Facts and arguing with extremists don’t work because they believe in “Confirmation Bias.” Whatever one says just fits one’s narrative.

“Transformative change comes through empathy, kindness, and compassion. No one leaves hate by being punched in the face.” “Violence begets violence. Hate begets hate,” said Schoep, who finally left “The Movement” in 2019.

Schoep still receives death threats and hateful messages but wants “to engage with people going the wrong path.” That includes gangs, bad friends, and Left-Wing and Right-Wing extremist groups.

Schoep created Beyond Barriers USA to help people leave extremist organizations. Schoep spoke at ten school assemblies and three community events during his five days in New York City.

“Hate crimes don’t begin with violence, [they] begin with words,” said Emily Thompson, Research Associate and Director of Combat Hate at the Simon Wiesenthal Center.

Young people mostly get their words and ideas from social media. “This was particularly exacerbated by the COVID-19 pandemic,” she said.

Pretty much all students say they have seen hate online. With their Digital Empowerment Workshops, the Wiesenthal Center teaches young people not to share or post “racist jokes, hateful memes, or video games that promote bias and stereotyping, targeting minority communities,” said Thompson.

“TikTok is absolutely the worst.” “Once you get started on extremism with TikTok, it will take you down a rabbit hole faster than any other site online.
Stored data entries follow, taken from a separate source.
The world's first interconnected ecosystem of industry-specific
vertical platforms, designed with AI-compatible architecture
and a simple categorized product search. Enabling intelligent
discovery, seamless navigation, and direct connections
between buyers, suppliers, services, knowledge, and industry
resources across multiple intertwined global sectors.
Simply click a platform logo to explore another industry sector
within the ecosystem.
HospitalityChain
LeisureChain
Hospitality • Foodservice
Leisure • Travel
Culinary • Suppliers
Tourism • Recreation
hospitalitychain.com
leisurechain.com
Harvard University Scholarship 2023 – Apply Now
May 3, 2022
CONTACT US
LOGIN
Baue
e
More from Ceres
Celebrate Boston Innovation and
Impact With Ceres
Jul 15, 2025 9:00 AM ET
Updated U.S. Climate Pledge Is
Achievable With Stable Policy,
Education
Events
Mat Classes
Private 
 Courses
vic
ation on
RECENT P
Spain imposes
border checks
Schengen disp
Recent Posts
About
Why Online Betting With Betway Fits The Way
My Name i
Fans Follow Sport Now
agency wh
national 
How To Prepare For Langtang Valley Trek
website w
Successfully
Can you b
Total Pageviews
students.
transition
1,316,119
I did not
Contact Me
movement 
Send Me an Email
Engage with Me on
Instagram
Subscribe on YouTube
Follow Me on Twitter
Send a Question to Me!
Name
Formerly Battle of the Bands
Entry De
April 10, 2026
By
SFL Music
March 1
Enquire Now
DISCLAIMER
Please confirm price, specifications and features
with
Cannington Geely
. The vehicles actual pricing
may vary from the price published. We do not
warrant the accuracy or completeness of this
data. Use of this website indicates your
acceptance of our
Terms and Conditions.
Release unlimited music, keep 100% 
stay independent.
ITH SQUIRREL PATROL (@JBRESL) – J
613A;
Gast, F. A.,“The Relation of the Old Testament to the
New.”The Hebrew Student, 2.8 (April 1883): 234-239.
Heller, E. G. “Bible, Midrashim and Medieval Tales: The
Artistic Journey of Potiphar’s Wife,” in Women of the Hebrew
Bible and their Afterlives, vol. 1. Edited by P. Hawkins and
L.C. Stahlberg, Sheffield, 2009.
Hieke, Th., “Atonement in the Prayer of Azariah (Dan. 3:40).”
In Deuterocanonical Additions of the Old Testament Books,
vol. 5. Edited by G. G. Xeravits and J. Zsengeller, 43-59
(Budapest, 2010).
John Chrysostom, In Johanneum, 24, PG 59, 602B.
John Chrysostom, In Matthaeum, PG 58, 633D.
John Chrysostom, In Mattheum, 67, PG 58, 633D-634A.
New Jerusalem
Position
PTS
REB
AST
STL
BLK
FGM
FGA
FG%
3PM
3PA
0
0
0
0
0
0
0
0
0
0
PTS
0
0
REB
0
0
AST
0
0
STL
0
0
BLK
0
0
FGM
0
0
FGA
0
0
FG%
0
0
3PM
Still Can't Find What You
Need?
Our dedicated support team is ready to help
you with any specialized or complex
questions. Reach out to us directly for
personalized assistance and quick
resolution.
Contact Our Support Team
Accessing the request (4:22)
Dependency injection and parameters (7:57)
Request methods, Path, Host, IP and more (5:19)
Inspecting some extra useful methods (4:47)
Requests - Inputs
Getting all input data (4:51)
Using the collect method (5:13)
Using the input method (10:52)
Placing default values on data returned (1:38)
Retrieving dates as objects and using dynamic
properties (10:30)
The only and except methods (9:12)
Unfortunately, Twitter does very similar things,” said Rick Eaton, senior researcher at The Simon Wiesenthal Center.

Every year, the Center produces a report card (see photo) on extremism and hate online. The Big Six tech companies are rated, but so is the Russian website, vk.com. It is the 20th most trafficked website in the world, with many users from the West. “We see a lot of hate; you see a lot of terrorism.”

The Wiesenthal Center’s report card informs educators and law enforcement what to watch out for and what new sites are coming up.

Queens District Attorney Melinda Katz thanked the New York State Senate, including Leroy Comrie, for sponsoring legislation so a person arrested for a hate crime for the first time “can go through the system” – not a desk appearance ticket but a full arrest. It “gives us a lot of control as they have been moved forward in those prosecutions.”

Leroy Comrie

New York State Senator Leroy Comrie said, “The uptick in hate crimes and the expressions of intolerance are abhorrent. We have to do more. We have to do more forums like this.” If any community is attacked, “We have an obligation to speak up and condemn these actions wherever we see them.”

“Many times, these transgressions are underreported. We must never give up our collective effort to be a voice for all and protect and defend one another.”

Youth programming, cultural spaces, mental health counseling, and communities having “opportunities to share their experiences” are needed, said Comrie.

Rabbi Mayer Waxman, Executive Director of the Queens Jewish Community Council, quoted Simon Wiesenthal: “We need partners. We cannot fight against the neo-Nazis alone. We need friends. We can win them by telling them their history, by talking about the others, the millions of people other than the Jews whom the Nazis killed. The Holocaust began with the Jews. But it did not end with the Jews.”

Waxman also quoted Wiesenthal, saying, “The schools would fail through their silence, the Church through its forgiveness, and the home through the denial and silence of the parents. The new generation has to hear what the older generation refuses to tell it.”

Waxman said this event was empowering, and educational. “It is about communities banding together, and it highlights the government support there is against hate – support from our legislators.”

Garth Marchant is an African American Lubavitch male who works at Rabbi Menachem Schneerson’s gravesite, “The Ohel.” He attended the forum, saying how many Lubavitchers walk and park in Cambria Heights to visit “The Ohel” but none have ever been attacked. It’s because of communication between the local community (and their elected officials) and the Lubavitch community, Marchant said.

The Simon Wiesenthal Center, the Queens Jewish Community Council, and many elected officials sponsored the event.